The Barrymores, commonly known as Philly’s “Theatre Prom,” will undoubtedly live up to this sobriquet this year, as following the ceremony, after parties will be held in two of Bok’s gyms — one serving as a dance floor, the other as a piano bar.

“It is a school, and it is a repurposed space, but it’s also a repurposed space that a lot of arts performances have happened in,” Di Monaco said. “ So, I think that’s cool. I think it kind of like highlights the beauty of nontraditional venues and repurposing. The arts have been doing that forever and ever.”

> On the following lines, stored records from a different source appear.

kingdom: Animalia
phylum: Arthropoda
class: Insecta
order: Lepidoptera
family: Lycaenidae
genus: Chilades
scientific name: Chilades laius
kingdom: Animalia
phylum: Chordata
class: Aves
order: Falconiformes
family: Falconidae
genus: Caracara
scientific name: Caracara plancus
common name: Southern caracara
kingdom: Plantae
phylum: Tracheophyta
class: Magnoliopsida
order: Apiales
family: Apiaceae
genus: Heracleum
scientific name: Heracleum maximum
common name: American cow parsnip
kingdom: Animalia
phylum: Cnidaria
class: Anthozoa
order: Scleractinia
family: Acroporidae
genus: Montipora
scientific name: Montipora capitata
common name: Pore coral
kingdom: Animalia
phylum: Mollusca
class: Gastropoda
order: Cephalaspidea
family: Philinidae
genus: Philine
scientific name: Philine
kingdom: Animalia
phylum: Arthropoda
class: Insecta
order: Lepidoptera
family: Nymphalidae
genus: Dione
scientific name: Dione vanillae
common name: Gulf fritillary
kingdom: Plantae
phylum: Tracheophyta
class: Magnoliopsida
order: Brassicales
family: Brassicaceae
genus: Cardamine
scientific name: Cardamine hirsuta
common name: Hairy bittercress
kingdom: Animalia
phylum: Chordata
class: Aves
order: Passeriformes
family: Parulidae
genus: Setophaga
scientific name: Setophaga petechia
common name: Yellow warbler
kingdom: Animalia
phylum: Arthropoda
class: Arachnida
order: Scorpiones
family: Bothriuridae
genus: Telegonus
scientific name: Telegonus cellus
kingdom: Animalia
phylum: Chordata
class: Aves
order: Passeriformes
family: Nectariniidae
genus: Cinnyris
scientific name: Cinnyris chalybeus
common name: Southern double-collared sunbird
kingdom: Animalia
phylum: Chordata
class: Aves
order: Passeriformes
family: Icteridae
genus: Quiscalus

Still, several aspects of the ceremony remain, including live performances, the distribution of $75,000 in cash prizes and the presentation of special and grant awards, such as the F. Otto Haas Award for an Emerging Philadelphia Theatre Artist and the Lifetime Achievement Award, which is being given to Paul Meshejian of PlayPenn this year.

But, comprehensively, this year’s Barrymore Awards depict a changing social climate on more than one level. Serving as a top-tier for Philadelphia art, the revised setting is intended to make amendments even past the parameters of performance.

“We’re feeling good that we’re on the leading edge of this,” Goldenberg said. “A thing that I keep saying is that arts are where we make change and lead on change, and if we can say in our awards program this is a value that we hold, then that will trickle back to the organizations that participate with us and their producing and casting decisions and also the audiences who will be able to see themselves on stage.”